## PAGE EXCERPT
-- Opening Marker --
Executive summary
Insurers are significantly increasing their allocations to private credit, yet many privately placed structured-finance transactions lack the modeling files, standardized disclosures, or performance histories typically available for public deals. To address these challenges, we developed a nearest-neighbor (NN) modeling framework that systematically matches each unmodeled private deal to the most comparable public deal using five economically meaningful characteristics.
The framework provides a transparent, defensible, and scalable method for projecting cash flows without bespoke modeling.
Key takeaways
- NN mapping offers a scalable solution for unmodeled private deals: Our methodology identifies the most representative public deal using transparent, economically grounded matching criteria.
- Five characteristics ensure structural and economic comparability: Vintage, weighted-average coupon (WAC), credit quality, weighted-average life (WAL), and collateral type jointly form a standardized “deal fingerprint.”
- Strong validation supports reliability: Proxy cash flows differed from true modeled results by only 2.74% in present value, demonstrating high fidelity.
-- Closing Marker --
## DATA EXCERPTS
-- Opening Marker --
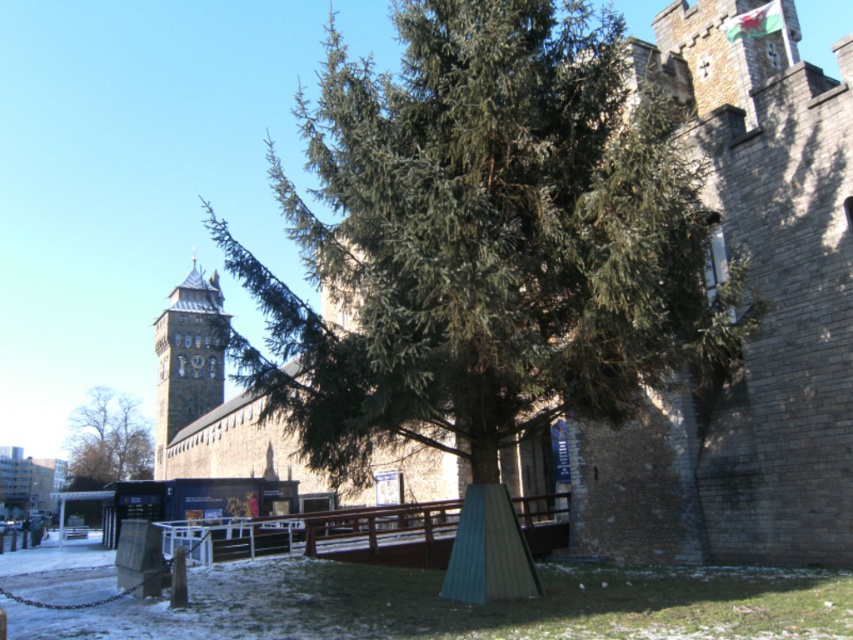
Question: Which object is closer to the camera taking this photo?

Choices:
 (A) stone clock tower at center-left
 (B) brown leafy tree at left

Answer: (A)

Question: Can you confirm if stone clock tower at center-left is positioned to the right of brown leafy tree at left?

Choices:
 (A) yes
 (B) no

Answer: (A)

Question: Is stone clock tower at center-left to the left of brown leafy tree at left from the viewer's perspective?

Choices:
 (A) no
 (B) yes

Answer: (A)

Question: Which point is closer to the camera?

Choices:
 (A) (196, 356)
 (B) (74, 467)

Answer: (A)

Question: Does stone clock tower at center-left have a lesser width compared to brown leafy tree at left?

Choices:
 (A) yes
 (B) no

Answer: (B)

Question: Which of the following is the farthest from the observer?

Choices:
 (A) brown leafy tree at left
 (B) stone clock tower at center-left

Answer: (A)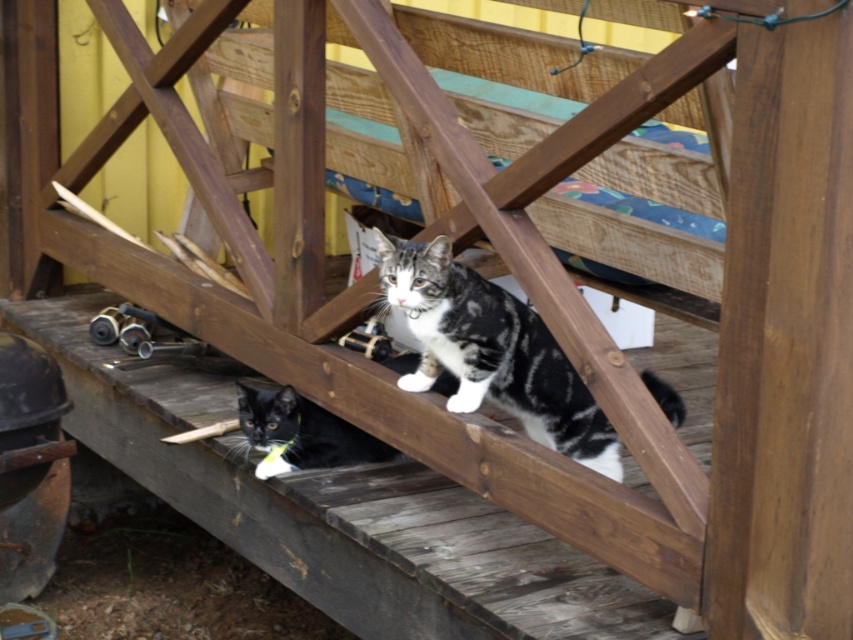
Does tabby fur cat at center have a smaller size compared to black fur cat at lower left?

No.

Between tabby fur cat at center and black fur cat at lower left, which one is positioned higher?

tabby fur cat at center is higher up.

Is point (610, 442) behind point (308, 412)?

No, (610, 442) is in front of (308, 412).

Locate an element on the screen. Image resolution: width=853 pixels, height=640 pixels. tabby fur cat at center is located at coordinates (491, 349).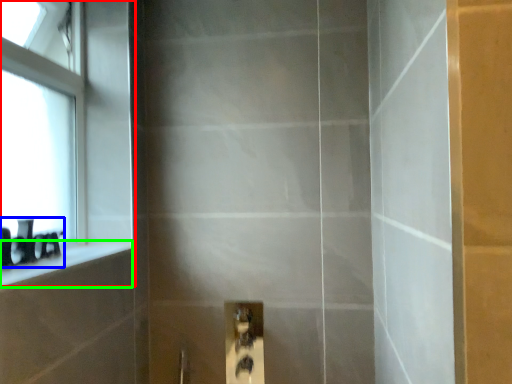
Question: Which is nearer to the window (highlighted by a red box)? toiletry (highlighted by a blue box) or ledge (highlighted by a green box).

Choices:
 (A) toiletry
 (B) ledge

Answer: (B)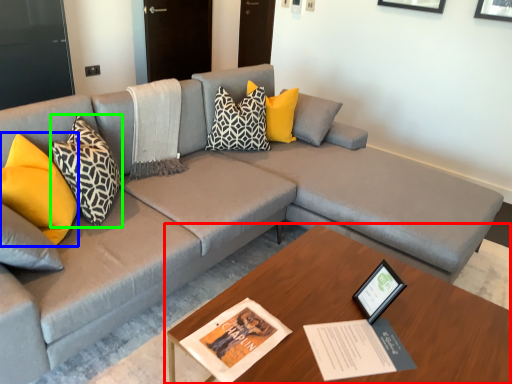
Question: Considering the real-world distances, which object is closest to table (highlighted by a red box)? pillow (highlighted by a blue box) or pillow (highlighted by a green box).

Choices:
 (A) pillow
 (B) pillow

Answer: (B)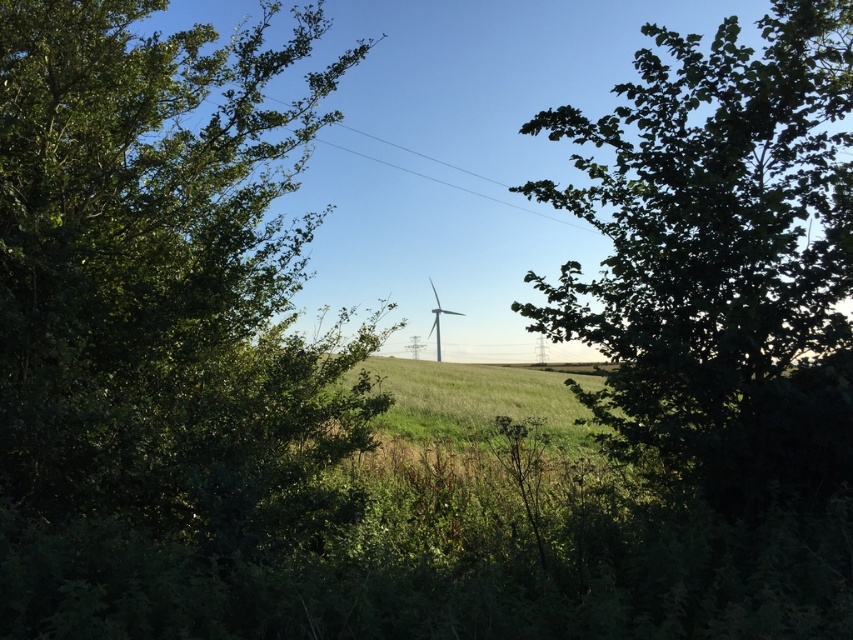
You are an environmental scientist analyzing the image. You need to determine which tree, the green leafy tree at left or the green leafy tree at center, is closer to the observer based on their sizes. Which one is closer?

The green leafy tree at left is closer to the observer because it has a larger size compared to the green leafy tree at center.

You are a bird flying over the rural landscape and want to land on the highest point between the green leafy tree at left and the white matte wind turbine at center. Which one should you choose?

The green leafy tree at left is much taller than the white matte wind turbine at center, so you should choose the green leafy tree at left to land on the highest point.

You are a bird looking for a nesting spot. You see two trees in the scene, the green leafy tree at left and the green leafy tree at center. Which tree would you choose if you prefer nesting in the taller tree?

The green leafy tree at left is taller than the green leafy tree at center, so the bird should choose the green leafy tree at left for nesting.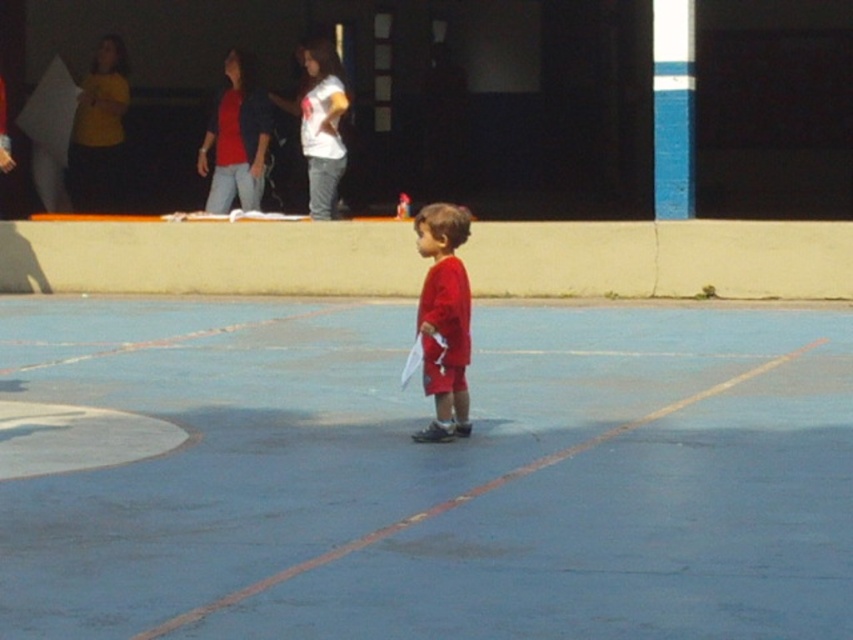
Question: Which point is farther from the camera taking this photo?

Choices:
 (A) (189, 352)
 (B) (445, 204)

Answer: (A)

Question: Which point is closer to the camera?

Choices:
 (A) blue rubber basketball court at center
 (B) matte red shorts at center

Answer: (A)

Question: Can you confirm if blue rubber basketball court at center is bigger than matte red shorts at center?

Choices:
 (A) yes
 (B) no

Answer: (A)

Question: Can you confirm if blue rubber basketball court at center is positioned below matte red shorts at center?

Choices:
 (A) yes
 (B) no

Answer: (A)

Question: Observing the image, what is the correct spatial positioning of blue rubber basketball court at center in reference to matte red shorts at center?

Choices:
 (A) above
 (B) below

Answer: (B)

Question: Which of the following is the closest to the observer?

Choices:
 (A) matte red shorts at center
 (B) blue rubber basketball court at center

Answer: (B)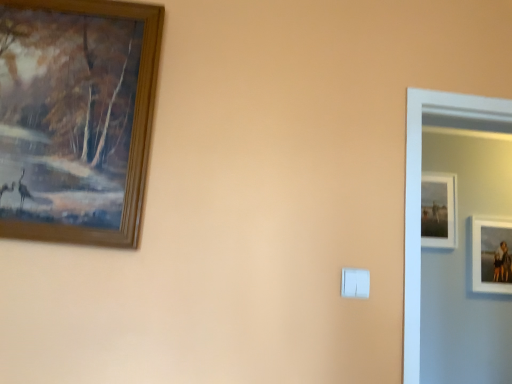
-- Closing Marker --
## INSTRUCTIONS TO FOLLOW
Please return the passage of the executive summary from "Executive summary" to "without bespoke modeling." word for word. The listing isn't needed for this.

## EXERCISE RESULT
Executive summary
Insurers are significantly increasing their allocations to private credit, yet many privately placed structured-finance transactions lack the modeling files, standardized disclosures, or performance histories typically available for public deals. To address these challenges, we developed a nearest-neighbor (NN) modeling framework that systematically matches each unmodeled private deal to the most comparable public deal using five economically meaningful characteristics.
The framework provides a transparent, defensible, and scalable method for projecting cash flows without bespoke modeling.